• _Verständnisfragen_
1. Beantworten Sie zum Interview über die HSH Nordbank diese Fragen:
(a) Wann wurde das Geschäftsmodell laut Peiner entwickelt?
(b) Welche anderen Landesbanken haben es laut Peiner genauso gemacht?
(c) Worin war der Vorstand nach Peiners Aussage zu optimistisch?
2. Führen Sie das Interview über die HSH Nordbank nach der letzten Frage fort.

==== Textauszug ====

Abendblatt:
Wer hat wann beschlossen, dass sich die Bank auf das hoch riskante Kreditersatzgeschäft einlässt, das in die Krise führte?
Peiner:
Es ist nicht hoch riskant. Es ist ein überwiegend ganz normales Wertpapier-Portfolio, das allerdings in Zeiten einer Finanzmarktkrise erheblichen Wertschwankungen unterliegt. Das Geschäftsmodell ist 1999/2000 entwickelt und von der HSH Nordbank übernommen worden. Andere Landesbanken wie die bayerische oder baden-württembergische haben es genauso gemacht.
Abendblatt:
Hamburg und Schleswig-Holstein haben von den hohen Renditen profitiert. Waren die Eigentümer zu gierig?
Peiner:
Nein. Weder die Eigentümer noch der Aufsichtsrat haben den Vorstand der Bank zu dem Abschluss besonders risikoreicher Geschäfte mit dem Ziel hoher Renditen ermuntert. Es war die Geschäftspolitik des Vorstands der Bank.
Abendblatt:
Also trägt der Vorstand die Verantwortung für die katastrophale Lage?
Peiner:
Das ist deutsches Aktiengesetz und keine Besonderheit. Der Aufsichtsrat hat die Verantwortung, die Geschäfte und das Geschäftsmodell zu überwachen und einzuschätzen. Allerdings: Der Vorstand war in seiner Einschätzung der Folgen der Finanzkrise für die Bank zu optimistisch.
Abendblatt:
Wann ist Ihnen als Aufsichtsratsvorsitzendem deutlich geworden, dass die Fahrt steil nach unten geht?

==== Untersuchtes Material ====

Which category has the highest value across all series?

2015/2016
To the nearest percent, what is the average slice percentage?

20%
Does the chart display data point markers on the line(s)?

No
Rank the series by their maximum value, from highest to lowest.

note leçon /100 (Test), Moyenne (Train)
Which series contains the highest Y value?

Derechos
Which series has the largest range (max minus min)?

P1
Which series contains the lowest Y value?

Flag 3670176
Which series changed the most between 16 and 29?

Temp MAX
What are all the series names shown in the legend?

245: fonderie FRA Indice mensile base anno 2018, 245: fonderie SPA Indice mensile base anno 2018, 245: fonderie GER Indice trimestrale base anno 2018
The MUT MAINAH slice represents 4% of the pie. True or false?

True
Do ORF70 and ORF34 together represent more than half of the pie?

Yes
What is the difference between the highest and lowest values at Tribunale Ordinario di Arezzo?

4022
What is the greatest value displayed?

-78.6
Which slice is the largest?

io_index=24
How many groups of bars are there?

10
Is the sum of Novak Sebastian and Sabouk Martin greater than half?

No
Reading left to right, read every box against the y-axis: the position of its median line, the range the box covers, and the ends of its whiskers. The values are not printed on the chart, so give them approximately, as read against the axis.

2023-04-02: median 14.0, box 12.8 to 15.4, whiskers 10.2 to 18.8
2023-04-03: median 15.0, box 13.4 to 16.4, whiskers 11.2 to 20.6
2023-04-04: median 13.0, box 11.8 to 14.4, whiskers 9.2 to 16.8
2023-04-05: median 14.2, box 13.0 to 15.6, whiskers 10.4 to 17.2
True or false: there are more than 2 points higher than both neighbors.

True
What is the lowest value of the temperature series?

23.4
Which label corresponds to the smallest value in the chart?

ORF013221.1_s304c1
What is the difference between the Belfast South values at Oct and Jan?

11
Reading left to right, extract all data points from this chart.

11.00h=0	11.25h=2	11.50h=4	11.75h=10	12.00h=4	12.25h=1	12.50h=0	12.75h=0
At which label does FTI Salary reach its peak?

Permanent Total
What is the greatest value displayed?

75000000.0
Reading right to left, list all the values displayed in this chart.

====

• _Antworten je Aufgabe_
1.
(a) 1999/2000
(b) Die bayerische und die baden-württembergische Landesbank
(c) In seiner Einschätzung der Folgen der Finanzkrise für die Bank

2.
Peiner:
Dass die Fahrt mit dem Wertpapier-Portfolio nach unten geht, ist mir mit dem Ausbruch der Finanzkrise Anfang 2007 deutlich geworden. Nachhaltig klar war es mir dann 2008 mit dem Zusammenbruch von Lehman Brothers. Davor habe ich aber bereits die Linie vertreten, dass die Bank ihr Geschäftsvolumen deutlich reduzieren und sich auf das Kerngeschäft konzentrieren muss. Der Aufsichtsrat hat nach Ausbruch der Finanzkrise konsequent gehandelt: das Risikomanagement gestärkt, den Wachstumskurs zurückgenommen und die Ertragskraft gestärkt, den Vorstandsvorsitzenden ausgewechselt und ein neues Geschäftsmodell entwickelt.
Abendblatt:
Trotzdem gibt es jetzt erste Stimmen, die Ihren Rückzug aus dem Aufsichtsrat fordern. Was sagen Sie dazu?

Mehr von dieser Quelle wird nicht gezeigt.